* WHAT IS REQUIRED
Search the data for "index". Return each matching line.

(Items listed in a dataset)
########
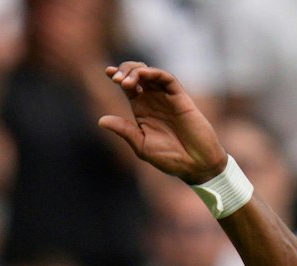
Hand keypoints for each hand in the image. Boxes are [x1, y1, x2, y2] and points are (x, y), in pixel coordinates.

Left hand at [97, 62, 226, 182]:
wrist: (195, 164)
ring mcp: (166, 98)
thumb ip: (124, 130)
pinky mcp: (180, 97)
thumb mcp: (141, 145)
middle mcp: (153, 100)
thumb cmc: (169, 158)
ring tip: (126, 82)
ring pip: (151, 73)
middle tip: (117, 79)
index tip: (107, 72)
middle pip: (137, 75)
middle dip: (125, 71)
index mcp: (142, 110)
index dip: (117, 76)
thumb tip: (101, 120)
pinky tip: (143, 74)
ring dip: (137, 71)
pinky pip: (167, 79)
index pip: (128, 87)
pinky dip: (155, 73)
########
* THE ANSWER
index tip: (107, 72)
index mcp: (142, 110)
index dip: (117, 76)
index pip: (128, 87)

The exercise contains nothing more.